The purposes of this project are:
1. Show techniques and skills of handling large datasets of financial data.
2. Develop and test trading idea build on SMA intersection.
Steps of work with data:
- Create SQLite3 DB which consists of tables (create_db.py): currencies: id, pair, base_asset, quote_asset, exchange pairs_price:
Dowloading data
- Request all tradeable pairs from binance.com exhange with "USDT" quoteAsset and add them into currencies table in db. Deletes delisted pairs and all data connected to the pair (add_pairs.py).
- Request data for pairs from db and add price and volume data into pairs_pirce table. (fill_prices.py)
Prepearing and processing the data (Modified SMA.ipynb):
- Read the data from db's currencies and pairs-price tables into a multiindex dataframe.
- Check for missing dates values in dataframe for each symbol.
- Replace the missing valeus with previoues one if the amount of missing data is less then 1% of tickers' lenght.
- Check of NaN's values in the parameter space.
- Group the pairs into bins of 1 year to identify the length of history to work with and plot the results.
- Filter the dataframe removing pairs with less then 1 year of history.
- Calculate correlation between numerical columns in the dataset and plot heatmap.
- Apply Shapiro-Wilk and Anderson-Darling tests to identify if the distribution of values in columns are normal.
- Plot a few random pair's and column distibuition to confirm the results of tests.
- Identify outliers, in the colume data columns, using DBSCAN and Box-Cox techniques and replace them with the average of the previous 30 days.
- Create simple moving averages in range from 10 to 370 with step of 10 for each pair in the dataset.
- Create columns with additional volume indicators.
- Normalize SMAs and volume indicaotrs' values with StandatrdScaler.
- identify bounds of minimum and maximum SMA's and volume indicators' values in a user-defined range of time for a specific symbol.
- Compare this bounds to other symbols in the dataframe and identify similarities.
Plan:
- Plot symbols and periods from history where symbols had been inside the bounds measured for user-defined symbol.
- Analyze data to improve the intersection logic.

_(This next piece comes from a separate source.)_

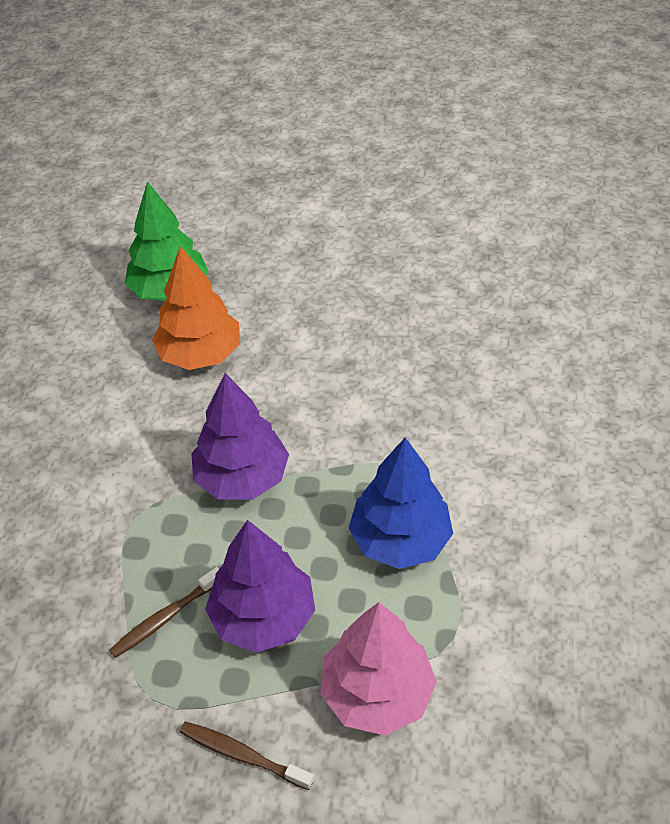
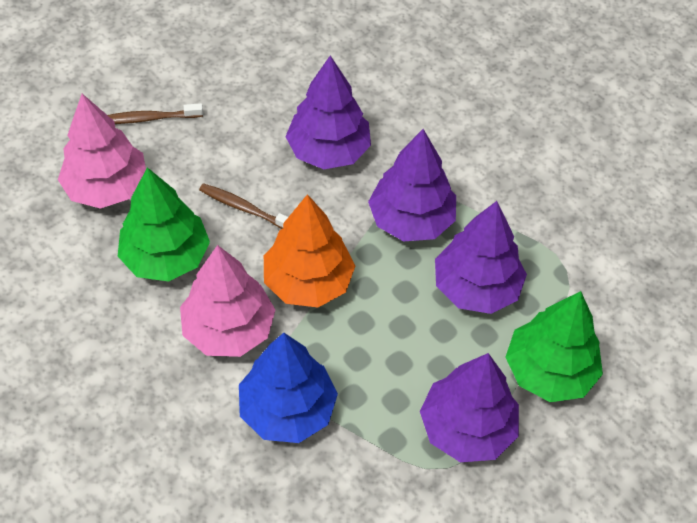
green tree: [125,182,208,301] = 1 -> [118,167,210,282] [506,291,603,402] = 2
pink tree: [320,602,437,736] = 1 -> [58,94,146,209] [180,245,276,357] = 2
purple tree: [191,373,289,500] [205,520,315,653] = 2 -> [285,55,371,169] [368,129,456,241] [420,353,519,462] [435,201,527,314] = 4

- Calculate the probabilities of returns based on the "states of the prices" relatively to SMAs.
Trading idea: Assuming that a cryptocurrencies market moves through accumulation and distrubution cycles in a four years cycles, the aim of this project is to quantify the current position of the price relatively to the positions in the previous cycles. Example from BTCUSD, comparing june 2024 data it's history. It shows that with 90% of similarity this period is close to march and july 2017.
Having some amount of datapoints which represent similarities we can calculate the propable returns in periods of 3, 7, 15 days. To avoid calculateing the specific amount of % gains considering capitalization and maturing of an asset we can approach calculating probabilities of return from perspective of achieving standard deviations. The heatmap below shows probabilities of getting 1 or 2 std positiv or negative returns in mentioned above periods.
The idea is to adding more data would give better generalization and increased stability of estimates.